Please reproduce the stretch of the multiway merge sort text from "Implementation" through "parts.append(multiway_merge_sort(a[i:i + step], k))", renaming "size" to "length" throughout.

Document text.
= = = = =

Multiway Merge Sort
Merge sort variant that merges more than two sorted sequences at each step.
Multiway Merge Sort
Multiway merge sort generalizes merge sort by splitting the input into $k$ parts instead of two, and merging $k$ sorted sequences at each step.
It is especially useful when merging cost dominates, such as in external memory or database systems.
Problem
Given an array $A$ of length $n$, reorder it such that:
$$ A[0] \le A[1] \le \dots \le A[n-1] $$
Idea
Instead of binary splitting:
$$ n \to \frac{n}{2} + \frac{n}{2} $$
multiway merge sort splits into $k$ parts:
$$ n \to \frac{n}{k} + \dots + \frac{n}{k} $$
Each part is sorted recursively, then merged using a $k$-way merge.
The merge step uses a priority queue or tournament tree to efficiently select the smallest element among the $k$ sequences.
Algorithm
multiway_merge_sort(A, k):
if length(A) <= 1:
return A
split A into k parts
for each part:
recursively sort part
return k_way_merge(parts)
Merge step:
k_way_merge(parts):
create min heap
insert first element of each part into heap
result = []
while heap not empty:
extract minimum element
append to result
if that part has more elements:
insert next element into heap
return result
Example
Let:
$$ A = [9, 2, 7, 4, 6, 1, 8, 3, 5] $$
Split into $k = 3$ parts:
- [9, 2, 7]
- [4, 6, 1]
- [8, 3, 5]
Sort each:
- [2, 7, 9]
- [1, 4, 6]
- [3, 5, 8]
Merge:
$$ [1,2,3,4,5,6,7,8,9] $$
Correctness
Each recursive call sorts its subarray. The $k$-way merge always extracts the smallest remaining element among all parts, ensuring that the result is sorted. By induction on the recursion depth, the final array is sorted.
Complexity
| metric | value |
|---|---|
| recursion depth | $O(\log_k n)$ |
| merge cost | $O(n \log k)$ |
| total time | $O(n \log n)$ |
Space:
$$ O(n) $$
Properties
| property | value |
|---|---|
| stable | yes |
| in-place | no |
| merge structure | k-way |
| parallelism | moderate |
Notes
Multiway merge sort reduces recursion depth compared to binary merge sort, but increases merge complexity.
It is particularly effective in:
- external memory sorting
- database systems
- distributed systems
In these settings, reducing the number of merge passes can significantly improve performance.
Implementation
import heapq
def multiway_merge_sort(a, k=2):
if len(a) <= 1:
return a
size = len(a)
parts = []
step = (size + k - 1) // k
for i in range(0, size, step):
parts.append(multiway_merge_sort(a[i:i + step], k))
return k_way_merge(parts)
def k_way_merge(parts):
heap = []
result = []
for i, part in enumerate(parts):
if part:
heap.append((part[0], i, 0))
heapq.heapify(heap)
while heap:
val, part_idx, elem_idx = heapq.heappop(heap)
result.append(val)
if elem_idx + 1 < len(parts[part_idx]):
next_val = parts[part_idx][elem_idx + 1]
heapq.heappush(heap, (next_val, part_idx, elem_idx + 1))
return result

= = = = =

Given information.
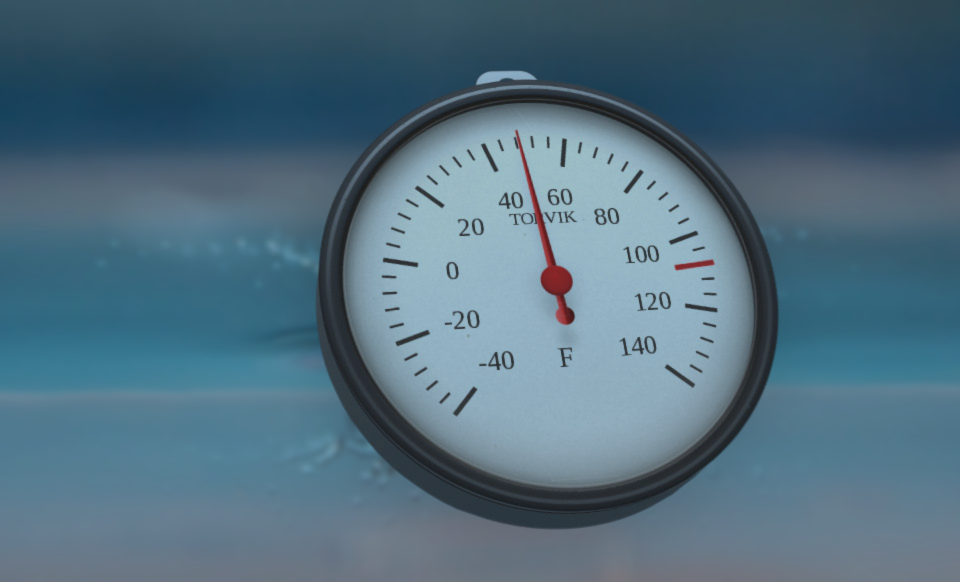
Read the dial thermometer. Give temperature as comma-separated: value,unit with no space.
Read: 48,°F
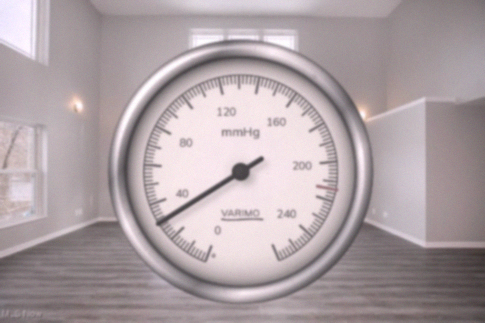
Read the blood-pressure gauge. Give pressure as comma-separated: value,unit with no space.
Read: 30,mmHg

= = = = =

Written answer.
Implementation
import heapq
def multiway_merge_sort(a, k=2):
if len(a) <= 1:
return a
length = len(a)
parts = []
step = (length + k - 1) // k
for i in range(0, length, step):
parts.append(multiway_merge_sort(a[i:i + step], k))